• [Assigned task]
Transcribe every record as it stands and set the images aside.

• [Records to process]

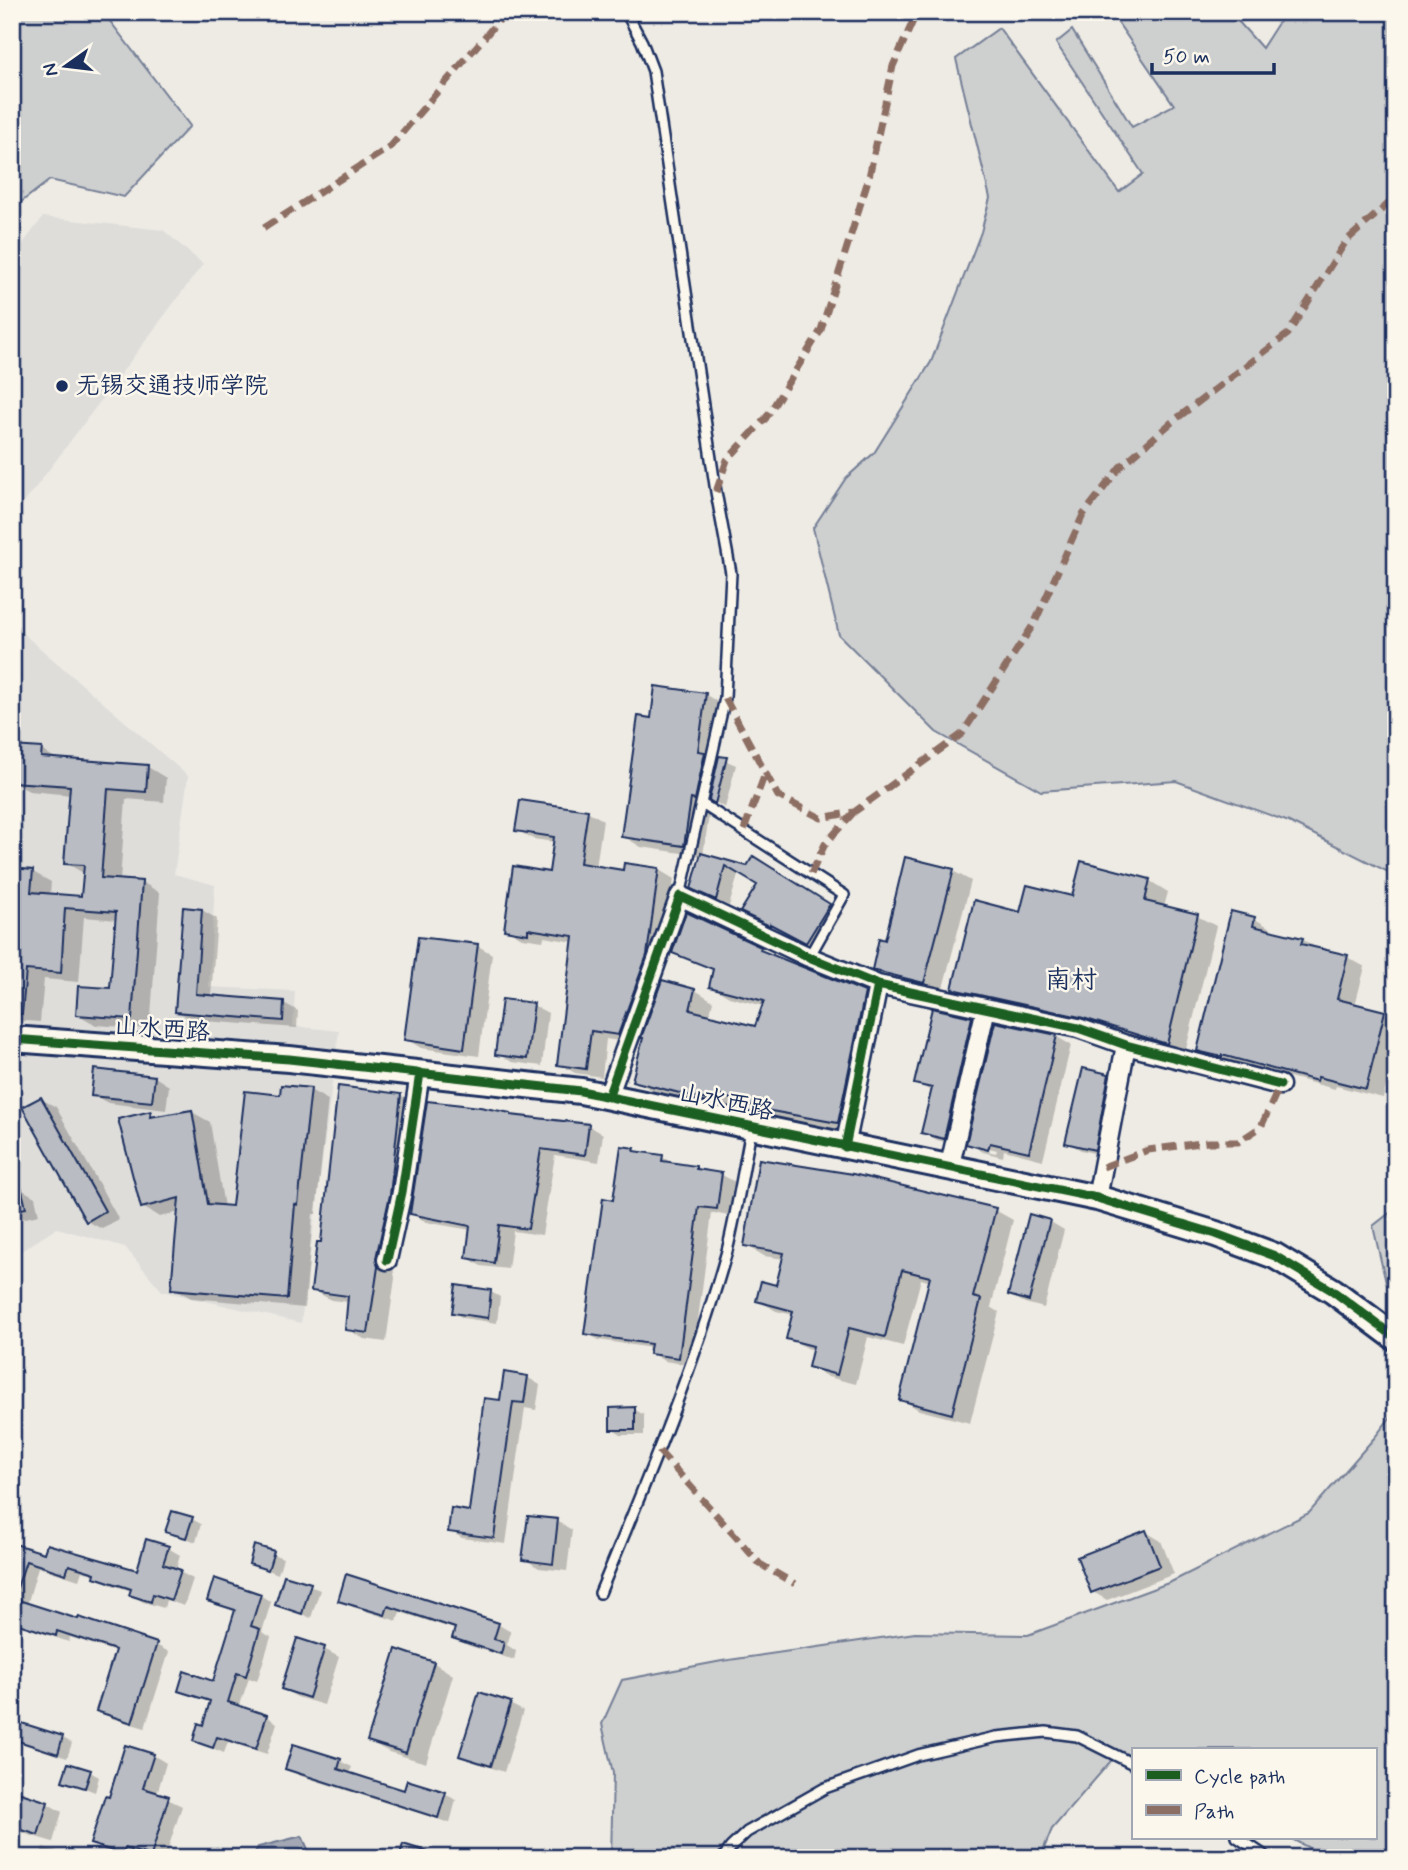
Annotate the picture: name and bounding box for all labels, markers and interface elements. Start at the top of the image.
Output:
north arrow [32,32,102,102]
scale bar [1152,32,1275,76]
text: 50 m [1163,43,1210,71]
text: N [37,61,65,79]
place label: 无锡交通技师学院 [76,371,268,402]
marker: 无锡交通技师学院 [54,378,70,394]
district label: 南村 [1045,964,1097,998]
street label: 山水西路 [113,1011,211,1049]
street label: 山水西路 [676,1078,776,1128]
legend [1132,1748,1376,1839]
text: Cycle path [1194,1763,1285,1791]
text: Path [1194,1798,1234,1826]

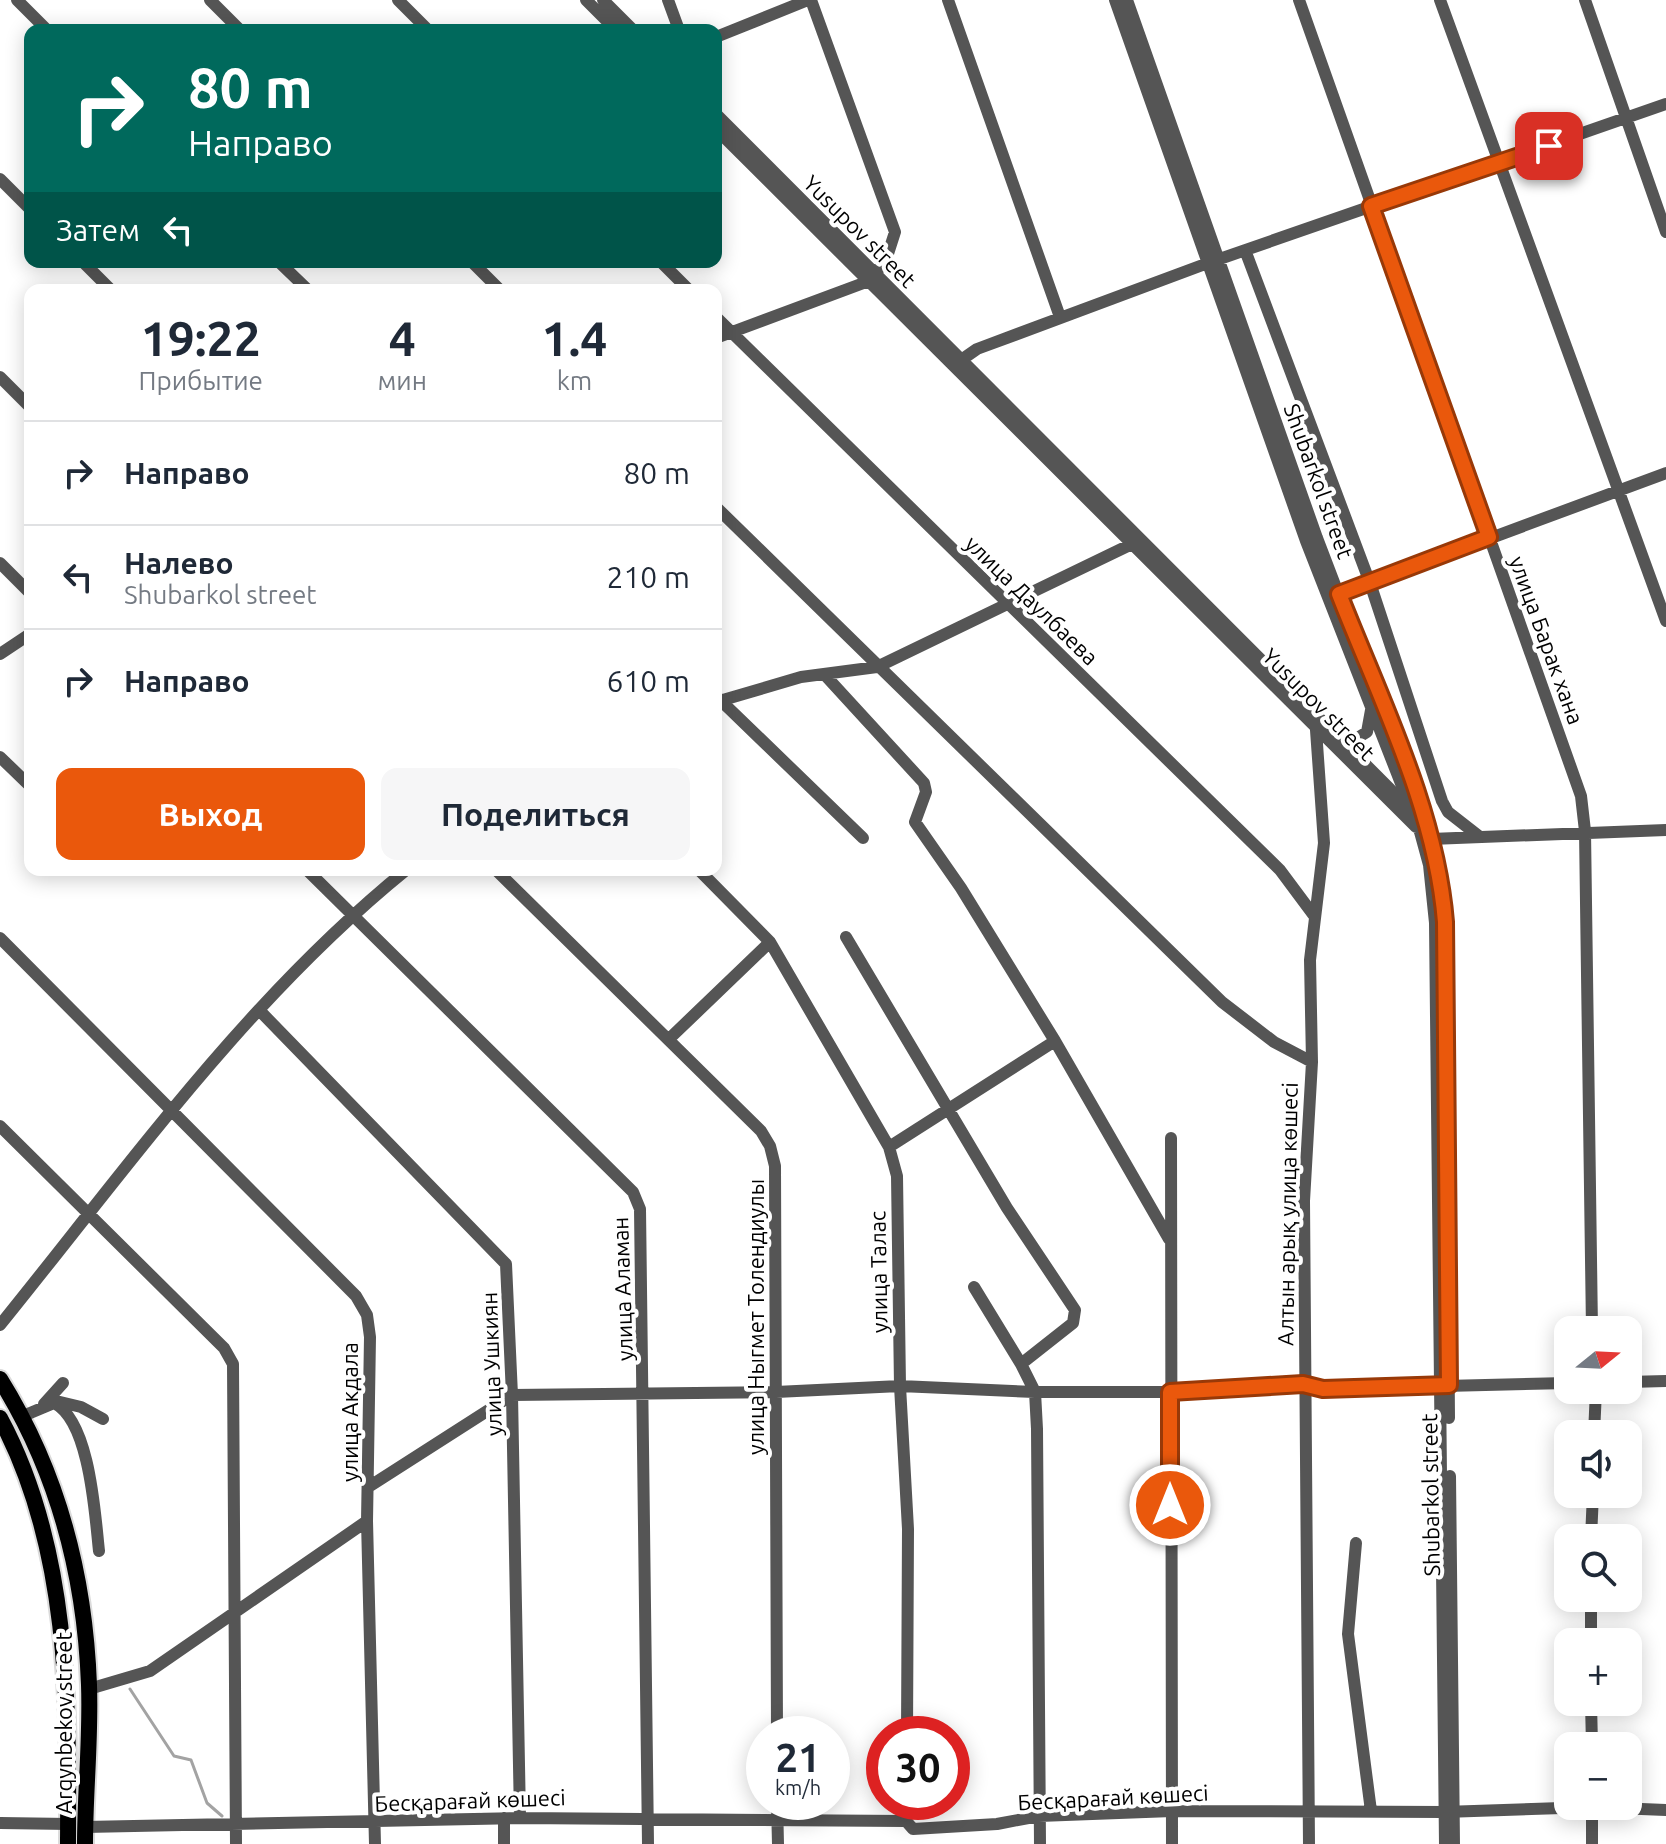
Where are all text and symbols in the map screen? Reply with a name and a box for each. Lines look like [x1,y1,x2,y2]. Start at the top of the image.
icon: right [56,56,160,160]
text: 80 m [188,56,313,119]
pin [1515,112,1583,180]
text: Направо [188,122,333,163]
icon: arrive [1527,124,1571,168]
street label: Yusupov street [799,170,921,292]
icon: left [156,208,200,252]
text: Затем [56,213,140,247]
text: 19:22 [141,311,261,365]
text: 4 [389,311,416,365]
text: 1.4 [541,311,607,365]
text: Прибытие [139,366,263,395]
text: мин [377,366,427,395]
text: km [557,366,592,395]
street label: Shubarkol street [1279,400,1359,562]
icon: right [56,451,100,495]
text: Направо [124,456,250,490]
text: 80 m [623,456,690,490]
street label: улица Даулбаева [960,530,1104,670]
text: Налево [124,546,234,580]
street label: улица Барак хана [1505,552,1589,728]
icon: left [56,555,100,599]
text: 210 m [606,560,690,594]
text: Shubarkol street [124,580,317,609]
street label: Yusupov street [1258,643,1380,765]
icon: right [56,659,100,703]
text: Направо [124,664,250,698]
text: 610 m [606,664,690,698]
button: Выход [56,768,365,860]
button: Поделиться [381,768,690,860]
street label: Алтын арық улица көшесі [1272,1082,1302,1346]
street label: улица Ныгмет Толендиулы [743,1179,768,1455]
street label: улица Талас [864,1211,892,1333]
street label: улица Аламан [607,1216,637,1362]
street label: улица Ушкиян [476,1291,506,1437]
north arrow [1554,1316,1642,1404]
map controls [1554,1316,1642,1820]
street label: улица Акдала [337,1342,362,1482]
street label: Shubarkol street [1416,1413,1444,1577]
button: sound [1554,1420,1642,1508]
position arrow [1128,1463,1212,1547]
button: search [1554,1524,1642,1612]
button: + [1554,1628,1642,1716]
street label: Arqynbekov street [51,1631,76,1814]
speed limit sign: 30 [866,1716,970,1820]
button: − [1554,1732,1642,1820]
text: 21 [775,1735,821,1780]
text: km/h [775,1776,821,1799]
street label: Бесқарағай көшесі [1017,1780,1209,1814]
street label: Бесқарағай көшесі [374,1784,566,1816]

• [Solution to the problem]
Annotate the picture: name and bounding box for all labels, markers and interface elements. Start at the top of the image.
Output:
north arrow [32,32,102,102]
scale bar [1152,32,1275,76]
text: 50 m [1163,43,1210,71]
text: N [37,61,65,79]
place label: 无锡交通技师学院 [76,371,268,402]
marker: 无锡交通技师学院 [54,378,70,394]
district label: 南村 [1045,964,1097,998]
street label: 山水西路 [113,1011,211,1049]
street label: 山水西路 [676,1078,776,1128]
legend [1132,1748,1376,1839]
text: Cycle path [1194,1763,1285,1791]
text: Path [1194,1798,1234,1826]

Where are all text and symbols in the map screen? Reply with a name and a box for each. Lines look like [x1,y1,x2,y2]. Start at the top of the image.
icon: right [56,56,160,160]
text: 80 m [188,56,313,119]
pin [1515,112,1583,180]
text: Направо [188,122,333,163]
icon: arrive [1527,124,1571,168]
street label: Yusupov street [799,170,921,292]
icon: left [156,208,200,252]
text: Затем [56,213,140,247]
text: 19:22 [141,311,261,365]
text: 4 [389,311,416,365]
text: 1.4 [541,311,607,365]
text: Прибытие [139,366,263,395]
text: мин [377,366,427,395]
text: km [557,366,592,395]
street label: Shubarkol street [1279,400,1359,562]
icon: right [56,451,100,495]
text: Направо [124,456,250,490]
text: 80 m [623,456,690,490]
street label: улица Даулбаева [960,530,1104,670]
text: Налево [124,546,234,580]
street label: улица Барак хана [1505,552,1589,728]
icon: left [56,555,100,599]
text: 210 m [606,560,690,594]
text: Shubarkol street [124,580,317,609]
street label: Yusupov street [1258,643,1380,765]
icon: right [56,659,100,703]
text: Направо [124,664,250,698]
text: 610 m [606,664,690,698]
button: Выход [56,768,365,860]
button: Поделиться [381,768,690,860]
street label: Алтын арық улица көшесі [1272,1082,1302,1346]
street label: улица Ныгмет Толендиулы [743,1179,768,1455]
street label: улица Талас [864,1211,892,1333]
street label: улица Аламан [607,1216,637,1362]
street label: улица Ушкиян [476,1291,506,1437]
north arrow [1554,1316,1642,1404]
map controls [1554,1316,1642,1820]
street label: улица Акдала [337,1342,362,1482]
street label: Shubarkol street [1416,1413,1444,1577]
button: sound [1554,1420,1642,1508]
position arrow [1128,1463,1212,1547]
button: search [1554,1524,1642,1612]
button: + [1554,1628,1642,1716]
street label: Arqynbekov street [51,1631,76,1814]
speed limit sign: 30 [866,1716,970,1820]
button: − [1554,1732,1642,1820]
text: 21 [775,1735,821,1780]
text: km/h [775,1776,821,1799]
street label: Бесқарағай көшесі [1017,1780,1209,1814]
street label: Бесқарағай көшесі [374,1784,566,1816]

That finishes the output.